Professor Grandin, I wanted to ask you about this twentieth
anniversary that we just passed, the twentieth anniversary of
Iran-Contra, and what that has to do with Latin America and Iran
today. And for people who are not familiar with what happened in
November of 1986, explain it briefly.
GREG GRANDIN: Oh, in November 1986, the Iran-Contra
scandal broke in the press. A small article in a Lebanese newspaper
reported that the US's rogue agents within the National Security
Council of the US sold missiles to Iran illegally, and then later on
it was reported that the money was diverted to support the Contras,
bypassing a congressional law prohibiting funding of the
anti-communist mercenaries, which were set up to destabilize the
Sandinista government. And a scandal went on for years and led to
multiple investigations. But it kind of petered out in many ways. It
didn't really damage the Republicans. George H.W. Bush was elected,
I think, a month after the Senate report was released. He went on to
pardon everybody who was convicted under Iran-Contra, including
Elliott -- including a number of people in the current
administration. What is has to do --
AMY GOODMAN: Elliott Abrams.
GREG GRANDIN: Elliott Abrams and a number of other people.

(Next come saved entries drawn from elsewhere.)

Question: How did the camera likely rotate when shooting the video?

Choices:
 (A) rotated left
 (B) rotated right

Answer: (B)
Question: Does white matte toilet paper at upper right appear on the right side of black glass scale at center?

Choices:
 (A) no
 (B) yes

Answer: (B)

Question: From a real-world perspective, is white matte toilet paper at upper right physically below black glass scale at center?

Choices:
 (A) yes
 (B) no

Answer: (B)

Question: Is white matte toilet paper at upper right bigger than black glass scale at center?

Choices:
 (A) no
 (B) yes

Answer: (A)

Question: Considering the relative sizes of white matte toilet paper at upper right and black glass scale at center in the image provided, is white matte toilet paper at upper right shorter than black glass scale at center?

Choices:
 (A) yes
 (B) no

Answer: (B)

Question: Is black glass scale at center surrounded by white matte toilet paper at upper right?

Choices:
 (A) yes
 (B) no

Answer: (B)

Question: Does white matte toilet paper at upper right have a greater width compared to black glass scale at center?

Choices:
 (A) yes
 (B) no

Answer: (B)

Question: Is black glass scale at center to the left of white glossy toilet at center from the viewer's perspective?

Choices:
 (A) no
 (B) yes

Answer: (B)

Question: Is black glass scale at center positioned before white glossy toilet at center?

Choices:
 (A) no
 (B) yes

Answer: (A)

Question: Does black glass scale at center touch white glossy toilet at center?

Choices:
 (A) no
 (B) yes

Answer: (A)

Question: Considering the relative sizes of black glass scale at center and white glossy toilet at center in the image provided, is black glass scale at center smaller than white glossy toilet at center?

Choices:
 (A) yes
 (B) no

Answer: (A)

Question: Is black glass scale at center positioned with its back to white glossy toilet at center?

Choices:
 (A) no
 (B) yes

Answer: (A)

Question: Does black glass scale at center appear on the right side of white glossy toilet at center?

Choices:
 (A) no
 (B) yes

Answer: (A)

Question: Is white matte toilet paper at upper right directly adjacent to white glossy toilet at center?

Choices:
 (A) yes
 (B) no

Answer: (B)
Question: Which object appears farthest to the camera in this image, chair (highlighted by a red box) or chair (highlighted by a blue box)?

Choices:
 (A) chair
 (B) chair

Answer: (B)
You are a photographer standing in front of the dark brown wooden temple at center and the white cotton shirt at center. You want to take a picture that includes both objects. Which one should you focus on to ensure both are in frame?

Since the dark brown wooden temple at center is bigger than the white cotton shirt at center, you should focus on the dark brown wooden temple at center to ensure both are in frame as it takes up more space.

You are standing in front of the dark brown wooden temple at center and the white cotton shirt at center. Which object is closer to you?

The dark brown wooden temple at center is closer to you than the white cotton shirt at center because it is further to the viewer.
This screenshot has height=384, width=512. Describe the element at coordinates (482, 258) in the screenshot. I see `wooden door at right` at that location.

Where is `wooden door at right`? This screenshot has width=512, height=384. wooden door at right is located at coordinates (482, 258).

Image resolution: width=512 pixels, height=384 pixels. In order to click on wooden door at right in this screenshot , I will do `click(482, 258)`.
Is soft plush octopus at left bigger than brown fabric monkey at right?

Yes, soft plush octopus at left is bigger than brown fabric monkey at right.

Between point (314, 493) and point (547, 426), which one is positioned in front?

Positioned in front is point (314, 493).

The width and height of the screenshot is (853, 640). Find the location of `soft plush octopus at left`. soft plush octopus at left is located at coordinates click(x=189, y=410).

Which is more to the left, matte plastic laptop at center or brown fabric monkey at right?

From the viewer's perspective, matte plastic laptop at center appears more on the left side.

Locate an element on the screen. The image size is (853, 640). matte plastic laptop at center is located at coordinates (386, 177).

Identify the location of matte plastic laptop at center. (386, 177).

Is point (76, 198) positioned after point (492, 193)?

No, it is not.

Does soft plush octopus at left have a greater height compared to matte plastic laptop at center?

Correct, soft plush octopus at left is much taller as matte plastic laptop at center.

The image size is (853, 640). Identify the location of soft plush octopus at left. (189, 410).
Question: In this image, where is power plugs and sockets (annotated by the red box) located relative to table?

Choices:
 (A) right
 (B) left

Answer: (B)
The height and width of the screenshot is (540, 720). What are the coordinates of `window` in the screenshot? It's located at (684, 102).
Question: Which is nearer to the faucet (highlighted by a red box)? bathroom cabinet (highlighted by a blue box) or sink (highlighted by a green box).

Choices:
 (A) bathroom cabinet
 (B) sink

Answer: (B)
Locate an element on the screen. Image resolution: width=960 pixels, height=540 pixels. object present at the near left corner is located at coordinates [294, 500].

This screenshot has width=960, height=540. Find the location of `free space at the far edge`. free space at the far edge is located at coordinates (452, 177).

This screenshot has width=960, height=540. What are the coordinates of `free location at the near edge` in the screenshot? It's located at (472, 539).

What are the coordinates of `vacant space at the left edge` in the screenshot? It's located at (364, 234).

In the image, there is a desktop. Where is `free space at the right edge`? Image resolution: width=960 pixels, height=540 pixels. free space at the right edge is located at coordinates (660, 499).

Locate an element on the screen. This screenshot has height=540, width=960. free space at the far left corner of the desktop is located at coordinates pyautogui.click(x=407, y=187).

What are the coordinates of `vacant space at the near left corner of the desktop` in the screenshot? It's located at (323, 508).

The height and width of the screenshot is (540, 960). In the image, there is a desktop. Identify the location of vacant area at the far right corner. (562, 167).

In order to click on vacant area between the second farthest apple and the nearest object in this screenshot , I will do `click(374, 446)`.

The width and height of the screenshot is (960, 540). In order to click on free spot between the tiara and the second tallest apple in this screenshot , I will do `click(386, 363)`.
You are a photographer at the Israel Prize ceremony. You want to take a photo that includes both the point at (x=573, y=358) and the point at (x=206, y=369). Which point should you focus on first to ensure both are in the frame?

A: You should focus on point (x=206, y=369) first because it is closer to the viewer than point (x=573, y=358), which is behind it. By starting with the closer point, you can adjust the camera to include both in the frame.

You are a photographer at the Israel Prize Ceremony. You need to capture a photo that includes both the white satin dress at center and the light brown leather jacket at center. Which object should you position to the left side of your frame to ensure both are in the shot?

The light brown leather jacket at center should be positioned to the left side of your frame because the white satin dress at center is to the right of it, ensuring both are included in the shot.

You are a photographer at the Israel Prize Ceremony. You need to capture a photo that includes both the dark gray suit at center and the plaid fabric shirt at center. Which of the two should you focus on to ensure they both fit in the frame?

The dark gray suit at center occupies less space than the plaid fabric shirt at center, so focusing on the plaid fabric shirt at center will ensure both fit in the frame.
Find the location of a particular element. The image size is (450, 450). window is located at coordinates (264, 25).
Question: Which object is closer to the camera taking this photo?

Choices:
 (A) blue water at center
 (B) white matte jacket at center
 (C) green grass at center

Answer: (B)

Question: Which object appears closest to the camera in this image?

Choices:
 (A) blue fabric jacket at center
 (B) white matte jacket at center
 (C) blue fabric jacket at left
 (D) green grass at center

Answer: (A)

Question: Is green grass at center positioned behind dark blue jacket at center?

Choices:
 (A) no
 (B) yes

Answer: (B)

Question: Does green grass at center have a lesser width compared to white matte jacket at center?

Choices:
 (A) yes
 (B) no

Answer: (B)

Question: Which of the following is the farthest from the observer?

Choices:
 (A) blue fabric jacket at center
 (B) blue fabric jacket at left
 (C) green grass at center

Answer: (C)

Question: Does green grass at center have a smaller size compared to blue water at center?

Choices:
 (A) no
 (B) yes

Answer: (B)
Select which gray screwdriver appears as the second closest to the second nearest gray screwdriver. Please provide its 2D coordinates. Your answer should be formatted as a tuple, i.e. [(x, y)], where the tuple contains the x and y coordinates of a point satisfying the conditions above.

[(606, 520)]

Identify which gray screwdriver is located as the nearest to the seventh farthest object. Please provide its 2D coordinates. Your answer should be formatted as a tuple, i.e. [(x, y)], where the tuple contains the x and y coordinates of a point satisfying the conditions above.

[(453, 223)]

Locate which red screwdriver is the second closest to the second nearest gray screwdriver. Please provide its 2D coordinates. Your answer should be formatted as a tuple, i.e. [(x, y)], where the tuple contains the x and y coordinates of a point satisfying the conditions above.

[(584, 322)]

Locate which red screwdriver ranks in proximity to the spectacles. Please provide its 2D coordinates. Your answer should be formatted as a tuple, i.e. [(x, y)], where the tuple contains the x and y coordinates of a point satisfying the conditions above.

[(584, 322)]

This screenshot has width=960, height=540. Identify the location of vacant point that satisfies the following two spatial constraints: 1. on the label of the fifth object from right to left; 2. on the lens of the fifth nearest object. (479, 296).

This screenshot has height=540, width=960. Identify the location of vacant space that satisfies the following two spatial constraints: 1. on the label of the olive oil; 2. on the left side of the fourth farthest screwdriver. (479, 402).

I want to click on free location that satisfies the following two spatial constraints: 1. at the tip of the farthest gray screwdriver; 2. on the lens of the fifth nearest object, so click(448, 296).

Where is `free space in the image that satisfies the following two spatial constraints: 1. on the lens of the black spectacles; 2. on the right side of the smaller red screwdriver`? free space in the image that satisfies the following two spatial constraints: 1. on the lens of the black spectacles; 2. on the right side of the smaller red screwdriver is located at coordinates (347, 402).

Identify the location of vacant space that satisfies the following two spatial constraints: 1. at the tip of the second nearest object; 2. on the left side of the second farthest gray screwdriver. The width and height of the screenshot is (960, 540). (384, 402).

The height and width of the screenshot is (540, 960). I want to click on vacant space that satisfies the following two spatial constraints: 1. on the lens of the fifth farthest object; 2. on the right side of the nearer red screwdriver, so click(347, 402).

What it has to do with the current moment is that Iran-Contra and
Reagan’s Central American policy more broadly goes back to the point
that I made earlier, that the United States turns to Latin America
to regroup after crises, after global crises. And this was the
Reagan administration, the rising new right, the rising conservative
movement coming to power in early 1981, turning to Latin America to
respond to the serial cascading crises of the 1970s -- economic,
political, a moral crisis, which really discredited American power
in the world.
And Central America really becomes the crucible that brings
together the different foreign policy constituents, which make up --
which kind of stand behind George Bush's post-9/11 kind of
revolution in diplomatic affairs. In particular, it brought together
for the first time first generation of neoconservative intellectuals
and the religious right, and these are the two groups which give
Bush's preemptive warfare doctrine both its legal and intellectual
legitimacy -- that’s the neoconservatives -- and its grassroots
energy -- and that’s the religious right. That alliance kind of
comes apart after the election of George H.W. Bush and then
obviously during the Clinton administration, but after 9/11 it
reforms.
Iran-Contra really is about the conservative movement's first
sustained attempt to the restore the power of the imperial
presidency to wage unencumbered, unauthorized war vis-à-vis the
congressional and judicial branch, this kind of theory of strong
executive power that's now in the news that the Bush administration
has been a staunch defender of. This really goes back in many ways
to Iran-Contra as the first kind of sustained attempt to kind of
roll back all of those restrictions placed on the executive branch
in the wake of Vietnam and the wake of Watergate. And that's what
Iran-Contra was.
AMY GOODMAN: Well, Greg Grandin and Steve Ellner, I want
to thank you both very much for joining us. Greg Grandin, the author
of Empire's Workshop: Latin America, the United States, and the
Rise of the New Imperialism, and Steve Ellner, who teaches
political science in Venezuela and is co-author of the new book,
Venezuela: Hugo Chavez and the Decline of an Exceptional Democracy.